En primera instancia, la doctrina de que a los creyentes les era prometida la vida eterna después de la muerte, tenía como consecuencia una atención cuidadosa de la vida terrena. No había una desconexión entre una y la otra. Creer en Jesús no era una confesión meramente ritual, implicaba una conversión, es decir, los cristianos debían comprometerse con una vida piadosa, testimonio que certificaba no sólo su amor por Dios sino también su participación en la salvación divina. A través de sus cartas, el converso Pablo, explicó a los cristianos en Asia menor, Roma y Judea, cómo debían vivir los creyentes, estableciendo así un código moral que excedía la tradición y la ley romana. La hermandad entre amo y esclavo, el valor del trabajo, la caridad hacia los pobres, la generosidad, el amparo a los débiles, el valor trascendente de la vida, el perdón, la igualdad entre los hombres, eran propuestas que sacudían las conciencias.

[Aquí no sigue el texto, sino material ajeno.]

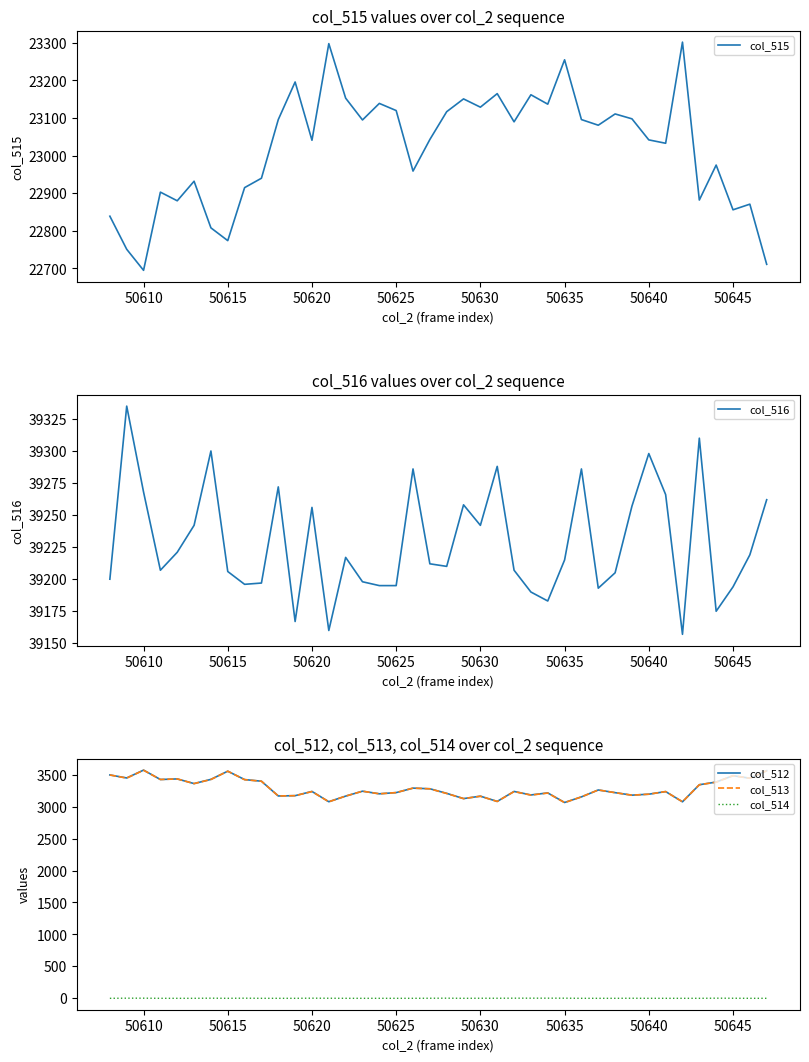

How many lines are shown in the chart?

5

Es decir, el cristianismo no socavó la ley moral romana, sino que la potencializó e hizo posible su cumplimiento, ya que la obediencia a la virtud no provenía del temor al castigo, sino que era propia de la constitución de un nuevo ser humano. Este nuevo hombre estaba dispuesto a perder todos los bienes materiales, incluyendo la vida, en nombre del Bien Supremo.

El mal fue vencido no por la ley sino por la gracia de Jesús que hizo virtuosos a los arrepentidos, los cuales pertenecían en sus inicios, no a las clase gobernante y a las elites sino a los marginados, los pobres, los extranjeros y  los esclavos.

Por otro lado, los cristianos en Roma hicieron muy poco uso de las predicaciones públicas, si bien era parte de su movimiento, el proselitismo no fue esencial para la conversión del imperio. En la ciudad de Roma habitaban gentes de todas las provincias, miles de extranjeros compartían el mismo techo. Las costumbres romanas enraizadas en el círculo de las familias nucleares no distaban mucho de la organización familiar de los judíos. El patronazgo romano era un sistema a través del cual el Pater, “adoptaba” a un individuo como parte de su familia, dicha persona se comprometía a servir y a vivir bajo la dirección del patrón aunque esto no implicaba la pérdida de su libertad. A través de este contrato, los adeptos a la familia adquirían, no solo los bienes físicos, sino que abrazaban las creencias de su nueva facción. De esta manera y a través de las asociaciones voluntarias, el cristianismo se extendió de forma orgánica, a través de las relaciones familiares y de amigos, en un diálogo inter-cultural inspirado por el amor y la compasión.

En el 165 d. C, durante la peste antonina, los cristianos cuidaron de los enfermos mientras sus líderes y poderosos huían de la muerte.

El mundo acusa al cristianismo de ser una fe autoritaria, pero el cristianismo es la fe que desmintió la creencia de que la humanidad podría alcanzar la armonía a través de la desaparición del otro o de la existencia de un cuerpo legislativo fuerte respaldado por un Estado protector.

Hoy día, en el que nuestro mundo está tan fragmentado y la ley parece estirarse hasta romperse, deberíamos recordar las palabras del que murió en la cruz. Apuntar a nuestro propio pecado para elevar nuestra virtud a través de su Gracia es el único techo bajo el cual podemos encontrarnos con nuestro prójimo para amarle y construir la paz que tanto buscamos.